Dopo la battuta c’è la ricezione, perché “come bisogna essere pronti a ricevere la palla per indirizzarla in una determinata area, così è importante essere disponibili ad accogliere suggerimenti e ad ascoltare, con umiltà e pazienza”. Francesco ricorda allora quanto sia preziosa la figura dell’allenatore:  Non si diventa campioni senza una guida, senza un allenatore disposto ad accompagnare, a motivare, a correggere senza umiliare, a sollevare quando si cade e a condividere la gioia della vittoria. Servono persone che siano punti di riferimento solidi, capaci di insegnare a “ricevere” bene, individuando i talenti dei propri atleti per farli fruttificare al meglio.

Alzata, attacco e muro

Nel ricordare come nello sport e nella vita non si è mai soli, il Papa parla di un terzo fondamentale del volley, l’alzata: Il passaggio verso il compagno o la compagna che ha il compito di finalizzare l’azione. Non si è mai soli, c’è sempre qualcuno da servire. Non esiste solo la dimensione individuale, ma si è parte di un gruppo: ognuno è chiamato a dare il proprio contributo perché si possa vincere insieme.

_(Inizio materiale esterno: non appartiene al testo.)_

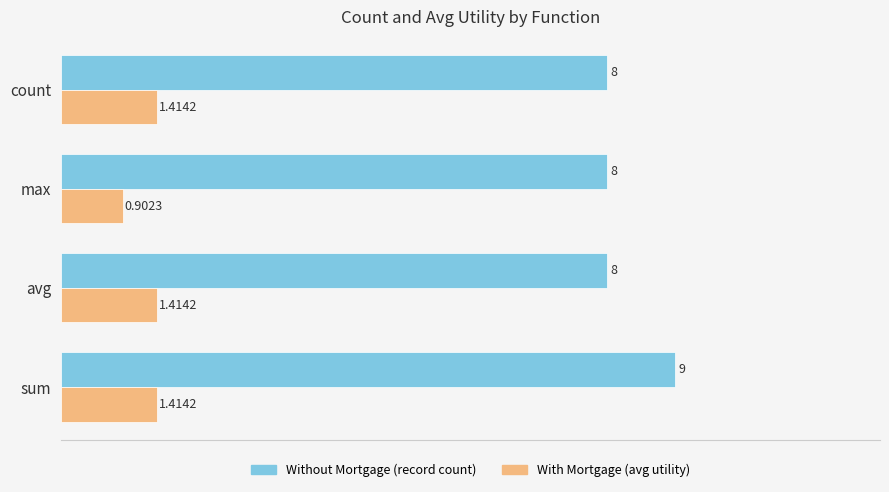

Which category has the lowest value in the With Mortgage (avg utility) series?

max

“In un mondo dove si sgomita per apparire e per emergere a tutti i costi, dove l’io viene prima del noi – afferma ancora Francesco – dove si scarta chi è debole e improduttivo, lo sport può essere segno convincente di unità, di integrazione, e può lanciare un messaggio forte di pace e di amicizia”. Il Papa sottolinea poi come l’azione di attacco sia certamente decisiva, ma lo sport è chiamato a praticare “sempre un sano agonismo”, senza mai cercare scorciatoie: Il sacrificio, l’allenamento, il rigore sono elementi imprescindibili dello sport, mentre la pratica del doping, oltre ad essere pericolosa, è un inganno che toglie bellezza e divertimento al gioco, macchiandolo di falsità e facendolo diventare sporco.

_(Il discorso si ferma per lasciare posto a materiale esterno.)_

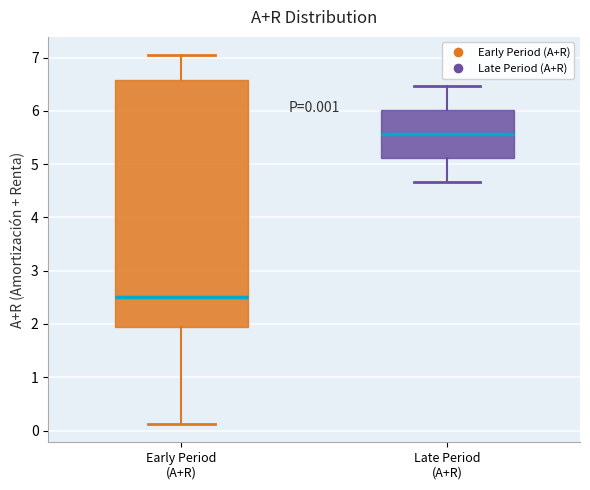

Which box has the lowest median line?

Early Period (A+R)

Infine “il muro”, la difesa. Una parola sulla quale il Pontefice si sofferma, ricordando come spesso abbia un significato ben diverso da quanto invece può insegnare la pratica sportiva: Questa parola ci fa pensare ai muri presenti in diversi luoghi del mondo, segno di divisione e di chiusura, dell’incapacità degli uomini di dialogare, della presunzione di chi pensa che ci si può salvare da soli. Invece, nella pallavolo, quando si fa muro si salta in alto per affrontare la schiacciata avversaria: questo gesto ci aiuta a pensare la parola in un’accezione positiva. Saltare in alto significa distaccarsi da terra, dalla materialità e dunque da tutte quelle logiche di business che intaccano lo spirito sportivo.

Modello per i giovani

Il Papa ha salutato la Federazione Italiana Pallavolo chiedendo ai presenti di essere sempre “testimoni di correttezza e lealtà”, con un pensiero particolare ai più giovani: Molti ragazzi vi guardano e tifano per voi: per loro siete dei modelli, non deludeteli! Al Papa il presidente della Federazione, Giuseppe Manfredi, ha donato la maglia azzurra insieme alla medaglia d’oro conquistata dalla nazionale italiana maschile agli ultimi Mondiali. “Sperando di farle cosa gradita – ha aggiunto Manfredi – abbiamo regalato ai bambini del Dispensario Pediatrico Santa Marta del materiale d’abbigliamento, oltre a dei palloni in modo che possano giocare e divertirsi”. Inoltre dirigenti e atleti saranno presenti stasera – per preparare e condividere il pasto – alla mensa con i poveri accolti a Palazzo Migliori dall’Elemosineria Apostolica e dalla comunità di Sant’Egidio. Dalla Federazione Italiana Pallavolo anche il dono di attrezzature e vestiario sportivo ad alcune persone migranti presenti al Centro Astalli che, nei loro Paesi di origine, amavano giocare a pallavolo. In questo modo “consentiremo loro – ha concluso Manfredi – di tornare a coltivare una passione”.